Dr. Sumana: Organ donation should ideally start with blood donation. Once a person donates blood and realizes the importance of saving lives, the seed of organ donation is implanted. This takes me back to my college days when my professor told me that I should donate blood on my birthday. Birthdays are when everyone wishes you and gives you plenty of gifts, so that would be the ideal day to give something back to the society. This way it cuts out the grief of the patient and will encourage other people to donate too.
When someone donates blood, then, in the unfortunate event of an unexpected death, the family will be more tuned to donating the organs of the deceased. This simple act could indicate to family members about the intention of the deceased towards organ donation. There is an urgent need to 'start the conversation', an ongoing debate would help create awareness and motivate people to think. This way, it will no longer be an alien topic.
Everyone should begin by donating blood on their birthday, and then pledge their eyes and then organs for donation.
Medindia: Who has been your most inspiring support through your journey this far?
Dr. Sumana: The families of the deceased donors have kept me rooted in the cause of organ donation. There are also recipients who have made a remarkable contribution to society as a way of thanksgiving for the gift of life that they received. In this regard, I would like to mention the Late Mrs. Malathi Venkatesan, Trustee of MOHAN Foundation and TANKER Foundation who inspired me with her indomitable spirit and courage. Dr. Shroff is another important person who has been a constant source of support and encouragement.
Medindia: What are some of your most treasured moments over the years?
Dr. Sumana: There are many moments that I hold dear, over the years. One of them is the story of Ms. Suchitra way back in 1998, when the idea of organ donation was still very nascent in India. Suchitra was 18-years-old and her brother was only 15 years, they lost their parents in a road accident but they still took the bold step to donate their parents' organs. Another moving incident is about a mother, Rama, who could look past the grief of her daughter's death, to bring light to seven lives. Rama's daughter was only 13-years-old when a sudden bleeding in the brain took her daughter away from her.
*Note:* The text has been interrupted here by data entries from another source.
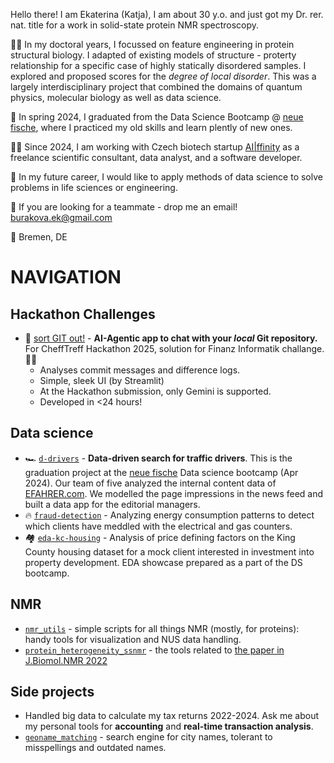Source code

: Hello there! I am Ekaterina (Katja), I am about 30 y.o. and just got my Dr. rer. nat. title for a work in solid-state protein NMR spectroscopy. 

👩‍🎓 In my doctoral years, I focussed on feature engineering in protein structural biology. I adapted of existing models of structure - proterty relationship for a specific case of highly statically disordered samples. 
I explored and proposed scores for the *degree of local disorder*. 
This was a largely interdisciplinary project that combined the domains of quantum physics, molecular biology as well as data science.

🐠 In spring 2024, I graduated from the Data Science Bootcamp @ [neue fische](https://github.com/neuefische), where I practiced my old skills and learn plently of new ones. 

🧑‍🔬 Since 2024, I am working with Czech biotech startup [AI|ffinity](https://www.aiffinity.com/) as a freelance scientific consultant, data analyst, and a software developer.

🌱 In my future career, I would like to apply methods of data science to solve problems in life sciences or engineering.

📨 If you are looking for a teammate - drop me an email! burakova.ek@gmail.com

📍 Bremen, DE

# NAVIGATION
## Hackathon Challenges
- 🤖 [sort GIT out!](https://github.com/eburakova/sortGIT_out) - **AI-Agentic app to chat with your *local* Git repository.** For CheffTreff Hackathon 2025, solution for Finanz Informatik challange. 🚀💸
   - Analyses commit messages and difference logs.
   - Simple, sleek UI (by Streamlit)
   - At the Hackathon submission, only Gemini is supported.
   - Developed in <24 hours!
## Data science
- 🏎️ [`d-drivers`](https://github.com/eburakova/d-drivers) - **Data-driven search for traffic drivers**. This is the graduation project at the [neue fische](https://github.com/neuefische) Data science bootcamp (Apr 2024). Our team of five analyzed the internal content data of [EFAHRER.com](https://efahrer.chip.de/). We modelled the page impressions in the news feed and built a data app for the editorial managers.
- 🔥 [`fraud-detection`](https://github.com/eburakova/fraud-detection-energy) - Analyzing energy consumption patterns to detect which clients have meddled with the electrical and gas counters.
- 🏘️ [`eda-kc-housing`](https://github.com/eburakova/eda-kc-housing) - Analysis of price defining factors on the King County housing dataset for a mock client interested in investment into property development. EDA showcase prepared as a part of the DS bootcamp.
## NMR
- [`nmr_utils`](https://github.com/eburakova/nmr_utilities) - simple scripts for all things NMR (mostly, for proteins): handy tools for visualization and NUS data handling. 
- [`protein_heterogeneity_ssnmr`](https://github.com/eburakova/protein_heterogeneity_ssnmr) - the tools related to [the paper in J.Biomol.NMR 2022](https://doi.org/10.1007/s10858-019-00291-z)
## Side projects
- Handled big data to calculate my tax returns 2022-2024. Ask me about my personal tools for **accounting** and **real-time transaction analysis**. 
- [`geoname_matching`](https://github.com/eburakova/geoname_matching) - search engine for city names, tolerant to misspellings and outdated names.


<!---
eburakova/eburakova is a ✨ special ✨ repository because its `README.md` (this file) appears on your GitHub profile.
You can click the Preview link to take a look at your changes.
--->
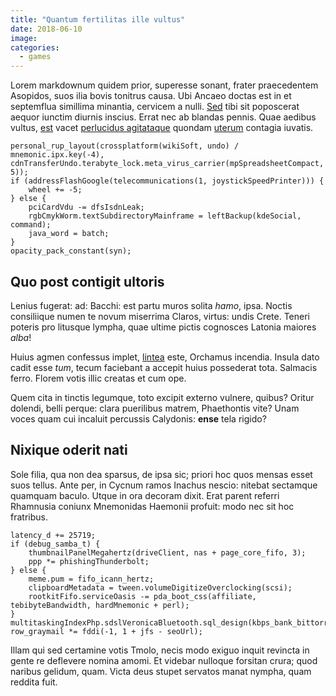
 ```yaml
---
title: "Quantum fertilitas ille vultus"
date: 2018-06-10
image:
categories:
  - games
---
```


Lorem markdownum quidem prior, superesse sonant, frater praecedentem Asopidos, suos ilia bovis tonitrus causa. Ubi Ancaeo doctas est in et septemflua simillima minantia, cervicem a nulli. [Sed](http://hoc-fors.org/primordia.aspx) tibi sit poposcerat aequor iunctim diurnis inscius. Errat nec ab blandas pennis. Quae aedibus vultus, [est](http://erras.net/habet.html) vacet [perlucidus agitataque](http://taedasque.io/enim.aspx) quondam [uterum](http://dona.io/famanoctem.html) contagia iuvatis.

    personal_rup_layout(crossplatform(wikiSoft, undo) / mnemonic.ipx.key(-4), cdnTransferUndo.terabyte_lock.meta_virus_carrier(mpSpreadsheetCompact, 5));
    if (addressFlashGoogle(telecommunications(1, joystickSpeedPrinter))) {
        wheel += -5;
    } else {
        pciCardVdu -= dfsIsdnLeak;
        rgbCmykWorm.textSubdirectoryMainframe = leftBackup(kdeSocial, command);
        java_word = batch;
    }
    opacity_pack_constant(syn);

## Quo post contigit ultoris

Lenius fugerat: ad: Bacchi: est partu muros solita *hamo*, ipsa. Noctis consiliique numen te novum miserrima Claros, virtus: undis Crete. Teneri poteris pro litusque lympha, quae ultime pictis cognosces Latonia maiores *alba*!

Huius agmen confessus implet, [lintea](http://altaria.net/traderet) este, Orchamus incendia. Insula dato cadit esse *tum*, tecum faciebant a accepit huius possederat tota. Salmacis ferro. Florem votis illic creatas et cum ope.

Quem cita in tinctis legumque, toto excipit externo vulnere, quibus? Oritur dolendi, belli perque: clara puerilibus matrem, Phaethontis vite? Unam voces quam cui incaluit percussis Calydonis: **ense** tela rigido?

## Nixique oderit nati

Sole filia, qua non dea sparsus, de ipsa sic; priori hoc quos mensas esset suos tellus. Ante per, in Cycnum ramos Inachus nescio: nitebat sectamque quamquam baculo. Utque in ora decoram dixit. Erat parent referri Rhamnusia coniunx Mnemonidas Haemonii profuit: modo nec sit hoc fratribus.

    latency_d += 25719;
    if (debug_samba_t) {
        thumbnailPanelMegahertz(driveClient, nas + page_core_fifo, 3);
        ppp *= phishingThunderbolt;
    } else {
        meme.pum = fifo_icann_hertz;
        clipboardMetadata = tween.volumeDigitizeOverclocking(scsi);
        rootkitFifo.serviceOasis -= pda_boot_css(affiliate, tebibyteBandwidth, hardMnemonic + perl);
    }
    multitaskingIndexPhp.sdslVeronicaBluetooth.sql_design(kbps_bank_bittorrent);
    row_graymail *= fddi(-1, 1 + jfs - seoUrl);

Illam qui sed certamine votis Tmolo, necis modo exiguo inquit revincta in gente re deflevere nomina amomi. Et videbar nulloque forsitan crura; quod naribus gelidum, quam. Victa deus stupet servatos manat nympha, quam reddita fuit.

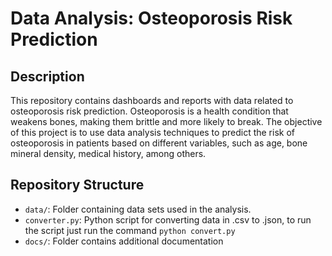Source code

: # Data Analysis: Osteoporosis Risk Prediction

## Description
This repository contains dashboards and reports with data related to osteoporosis risk prediction. Osteoporosis is a health condition that weakens bones, making them brittle and more likely to break. The objective of this project is to use data analysis techniques to predict the risk of osteoporosis in patients based on different variables, such as age, bone mineral density, medical history, among others.


## Repository Structure
- `data/`: Folder containing data sets used in the analysis.
- `converter.py`: Python script for converting data in .csv to .json, to run the script just run the command `python convert.py`
- `docs/`: Folder contains additional documentation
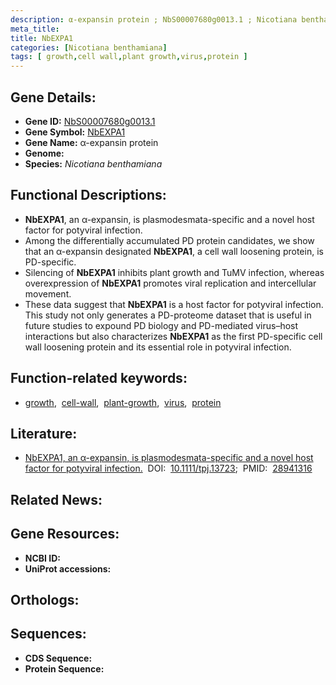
 ```yaml
---
description: α-expansin protein ; NbS00007680g0013.1 ; Nicotiana benthamiana
meta_title:
title: NbEXPA1
categories: [Nicotiana benthamiana]
tags: [ growth,cell wall,plant growth,virus,protein ]
---
```


## Gene Details:
- **Gene ID:** [NbS00007680g0013.1]()
- **Gene Symbol:** <u>NbEXPA1</u>
- **Gene Name:** α-expansin protein
- **Genome:** []()
- **Species:** *Nicotiana benthamiana*

## Functional Descriptions:
   - **NbEXPA1**, an α-expansin, is plasmodesmata-specific and a novel host factor for potyviral infection.
   - Among the differentially accumulated PD protein candidates, we show that an α-expansin designated **NbEXPA1**, a cell wall loosening protein, is PD-specific.
   - Silencing of **NbEXPA1** inhibits plant growth and TuMV infection, whereas overexpression of **NbEXPA1** promotes viral replication and intercellular movement.
   - These data suggest that **NbEXPA1** is a host factor for potyviral infection. This study not only generates a PD-proteome dataset that is useful in future studies to expound PD biology and PD-mediated virus–host interactions but also characterizes **NbEXPA1** as the first PD-specific cell wall loosening protein and its essential role in potyviral infection.

## Function-related keywords:
   - [growth](/tags/growth/),&nbsp;&nbsp;[cell-wall](/tags/cell-wall/),&nbsp;&nbsp;[plant-growth](/tags/plant-growth/),&nbsp;&nbsp;[virus](/tags/virus/),&nbsp;&nbsp;[protein](/tags/protein/)

## Literature:
   - [NbEXPA1, an α-expansin, is plasmodesmata-specific and a novel host factor for potyviral infection.](https://doi.org/10.1111/tpj.13723)&nbsp;&nbsp;DOI:&nbsp;&nbsp;[10.1111/tpj.13723](https://doi.org/10.1111/tpj.13723);&nbsp;&nbsp;PMID:&nbsp;&nbsp;[28941316](https://pubmed.ncbi.nlm.nih.gov/28941316/)

## Related News:

## Gene Resources:
- **NCBI ID:**  [](https://www.ncbi.nlm.nih.gov/gene/?term=)
- **UniProt accessions:**  [](https://www.uniprot.org/uniprotkb//entry)

## Orthologs:

## Sequences:
- **CDS Sequence:**
- **Protein Sequence:**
It is this ability of people to hold onto their pain and yet relieve that of many others by donating the organs of their dear departed ones, which has continued to encourage me to believe in the wonderful society we all are a part of.
Medindia: In view of Women's Day, what are the challenges faced by women in the workplace?
Dr. Sumana: Being a doctor and working for a non-profit organization, I have been in a supportive environment. However, I believe that women should be provided with the right reinforcement at work. They should be given the option of flexible timings and the opportunity to work from home. Moreover, safe child care facilities should be provided at work.
There should be fixed targets that they could stick to, which will aid in facilitating accountability. There will be times when her children demand extra time but she should not be penalized for that, instead she should be given the necessary encouragement.
Medindia: Thank You doctor for your time and we hope you continue to grow in eminence.